La scolarisation des moins de deux ans en panne
Autre promesse non tenue : «lorsque la ministre Najat Vallaud-Belkacem était venue en Seine-Saint-Denis, elle s’était engagée à ce que l’on y nomme en priorité des personnes expérimentées ou des néo-titulaires (qui font leur première année d’enseignement, ndlr), plutôt que des stagiaires (en alternance pour leur dernière année de formation). Or cela n’a pas été respecté. Je connais une école qui, sur 10 enseignants, compte 3 stagiaires et une néo-titulaire. Comment bien travailler dans ces conditions ? ».
Lilia Ben Hamouda poursuit la litanie des désillusions : «on avait promis de rétablir des postes de RASED (enseignants spécialisés dans la difficulté scolaire), il n’y en a eu aucun. On manque toujours de remplaçants. Le dispositif de «Plus de maîtres que de classes» (un prof en surnombre dans les écoles relevant de l’éducation prioritaire) a pris du retard. De même pour les créations des Toutes Petites Sections (les TPS réservées aux enfants de deux ans, dans l’éducation prioritaire), on reste loin du compte. Pas plus de 2% des enfants de deux ans sont scolarisés dans le 93».
Dans son école classée REP Plus, qui accueille 189 élèves – 171 dans les 7 classes de maternelle et 18 dans la TPS créée en septembre 2013 -, la directrice a pu mesurer les effets positifs de cette scolarisation précoce. «Nous y accueillons essentiellement des enfants primo-arrivants et issus de familles éloignées de l’école. Avec ceux qui ont rejoint cette année la petite section de maternelle, on a vu des différences sensibles : ils parlent beaucoup mieux, ils savent se comporter en collectif, connaissent les règles. Surtout on a su éveiller leur curiosité.»
I love you 93…
Tout ne serait donc question que de postes, de chiffres et de moyens pour faire réussir davantage d’enfants ? Et la pédagogie ? La directrice et militante syndicale se défend de n’avoir qu’une logique comptable. «Dans nos écoles particulièrement, il existe une vraie volonté de diversifier la pédagogie. Entre enseignants, nous tentons des choses en commun. Par exemple à Guy Môquet, nous misons sur le numérique et menons de nombreux projets. Grâce à des entreprises nous avons obtenu des ordinateurs, nous faisons un blog, une web radio… »
Son école n’est pas la plus mal lotie de Stains. Moderne avec de grandes vitres et des murs blancs, elle a la chance d’avoir une équipe jeune et stable. Elle bénéficie en outre de quatre Emplois Avenir professeurs – un dispositif mis en place par l’ex-ministre Vincent Peillon permettant à des étudiants voulant devenir profs de financer leurs études alors qu’ils n’en auraient pas eu les moyens.

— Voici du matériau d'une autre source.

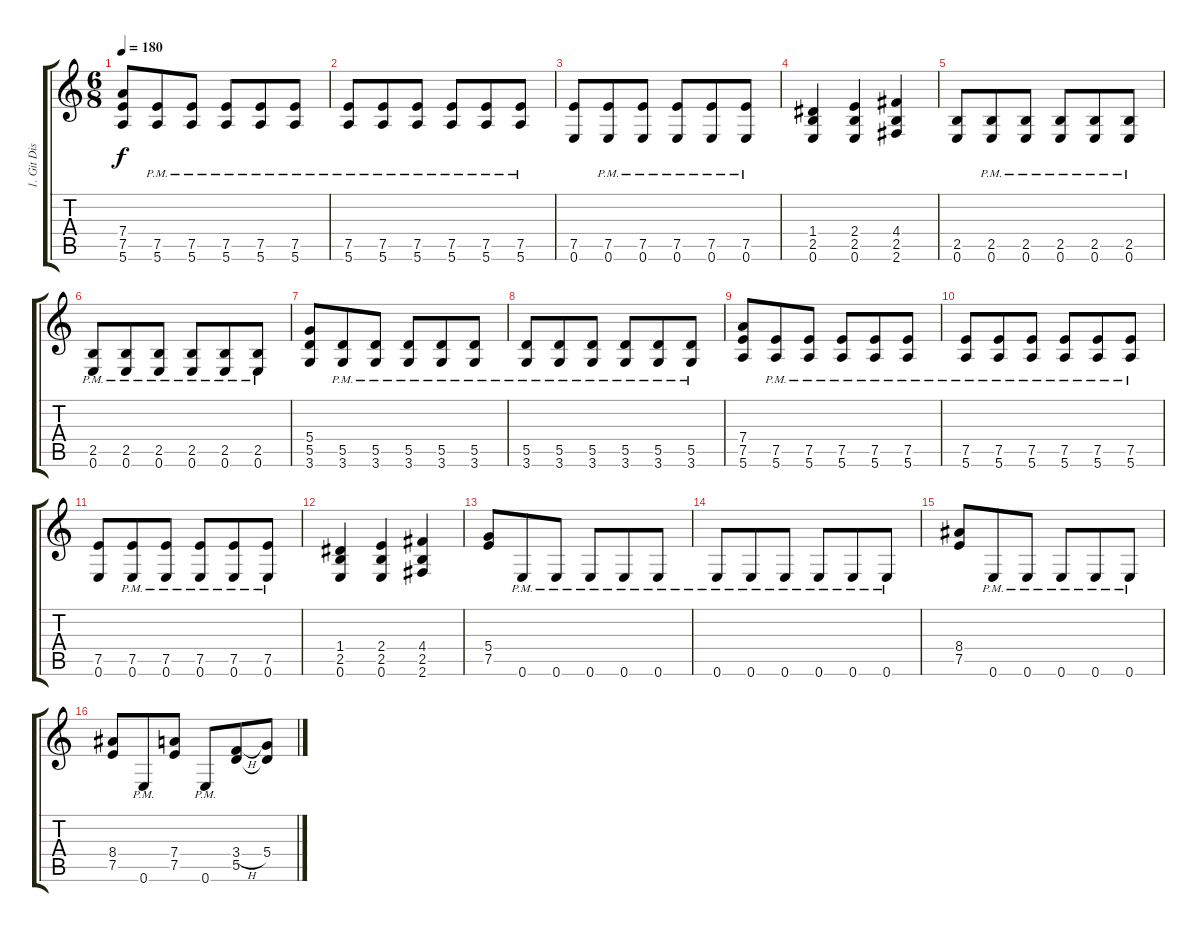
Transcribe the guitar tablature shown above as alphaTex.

\track ("1. Git Dist" "1. Git Dis") {instrument distortionguitar}
\staff {score tabs}
\tuning (E4 B3 G3 D3 A2 E2) {hide}
\ts (6 8)
\tempo 180
\clef g2
\ks c
(7.4 7.5 5.6).8{dy f} (7.5{pm} 5.6{pm}).8 (7.5{pm} 5.6{pm}).8 (7.5{pm} 5.6{pm}).8 (7.5{pm} 5.6{pm}).8 (7.5{pm} 5.6{pm}).8 |
(7.5{pm} 5.6{pm}).8 (7.5{pm} 5.6{pm}).8 (7.5{pm} 5.6{pm}).8 (7.5{pm} 5.6{pm}).8 (7.5{pm} 5.6{pm}).8 (7.5{pm} 5.6{pm}).8 |
(7.5 0.6).8 (7.5{pm} 0.6{pm}).8 (7.5{pm} 0.6{pm}).8 (7.5{pm} 0.6{pm}).8 (7.5{pm} 0.6{pm}).8 (7.5{pm} 0.6{pm}).8 |
(1.4 2.5 0.6).4 (2.4 2.5 0.6).4 (4.4 2.5 2.6).4 |
(2.5 0.6).8 (2.5{pm} 0.6{pm}).8 (2.5{pm} 0.6{pm}).8 (2.5{pm} 0.6{pm}).8 (2.5{pm} 0.6{pm}).8 (2.5{pm} 0.6{pm}).8 |
(2.5{pm} 0.6{pm}).8 (2.5{pm} 0.6{pm}).8 (2.5{pm} 0.6{pm}).8 (2.5{pm} 0.6{pm}).8 (2.5{pm} 0.6{pm}).8 (2.5{pm} 0.6{pm}).8 |
(5.4 5.5 3.6).8 (5.5{pm} 3.6{pm}).8 (5.5{pm} 3.6{pm}).8 (5.5{pm} 3.6{pm}).8 (5.5{pm} 3.6{pm}).8 (5.5{pm} 3.6{pm}).8 |
(5.5{pm} 3.6{pm}).8 (5.5{pm} 3.6{pm}).8 (5.5{pm} 3.6{pm}).8 (5.5{pm} 3.6{pm}).8 (5.5{pm} 3.6{pm}).8 (5.5{pm} 3.6{pm}).8 |
(7.4 7.5 5.6).8 (7.5{pm} 5.6{pm}).8 (7.5{pm} 5.6{pm}).8 (7.5{pm} 5.6{pm}).8 (7.5{pm} 5.6{pm}).8 (7.5{pm} 5.6{pm}).8 |
(7.5{pm} 5.6{pm}).8 (7.5{pm} 5.6{pm}).8 (7.5{pm} 5.6{pm}).8 (7.5{pm} 5.6{pm}).8 (7.5{pm} 5.6{pm}).8 (7.5{pm} 5.6{pm}).8 |
(7.5 0.6).8 (7.5{pm} 0.6{pm}).8 (7.5{pm} 0.6{pm}).8 (7.5{pm} 0.6{pm}).8 (7.5{pm} 0.6{pm}).8 (7.5{pm} 0.6{pm}).8 |
(1.4 2.5 0.6).4 (2.4 2.5 0.6).4 (4.4 2.5 2.6).4 |
(5.4 7.5).8 0.6{pm}.8 0.6{pm}.8 0.6{pm}.8 0.6{pm}.8 0.6{pm}.8 |
0.6{pm}.8 0.6{pm}.8 0.6{pm}.8 0.6{pm}.8 0.6{pm}.8 0.6{pm}.8 |
(8.4 7.5).8 0.6{pm}.8 0.6{pm}.8 0.6{pm}.8 0.6{pm}.8 0.6{pm}.8 |
(8.4 7.5).8 0.6{pm}.8 (7.4 7.5).8 0.6{pm}.8 (3.4{h} 5.5).8 (5.4 5.5{t}).8
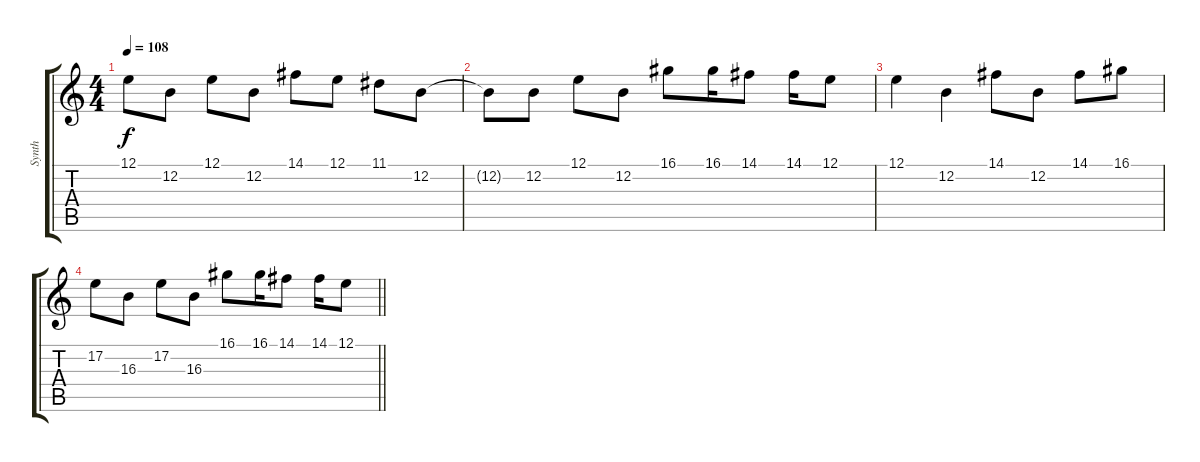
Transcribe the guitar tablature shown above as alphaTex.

\track ("Synth" "Synth") {instrument lead1square}
\staff {score tabs}
\tuning (E4 B3 G3 D3 A2 E2) {hide}
\ts (4 4)
\tempo 108
\clef g2
\ks c
12.1.8{dy f} 12.2.8 12.1.8 12.2.8 14.1.8 12.1.8 11.1.8 12.2.8 |
12.2{t}.8 12.2.8 12.1.8 12.2.8 16.1.8 16.1.16 14.1.8 14.1.16 12.1.8 |
12.1.4 12.2.4 14.1.8 12.2.8 14.1.8 16.1.8 |
\barLineRight lightlight
17.2.8 16.3.8 17.2.8 16.3.8 16.1.8 16.1.16 14.1.8 14.1.16 12.1.8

Lilia Ben Hamouda conclut que «pour tout l’or du monde, elle ne partirait du 93» – «on y est plus soudés, on échange plus, il y a une vraie dynamique». Après avoir travaillé en Suède puis au Liban, elle a demandé à y revenir : «mais je le reconnais il faut une certaine force de caractère pour y rester». Heureusement, elle n’en manque pas.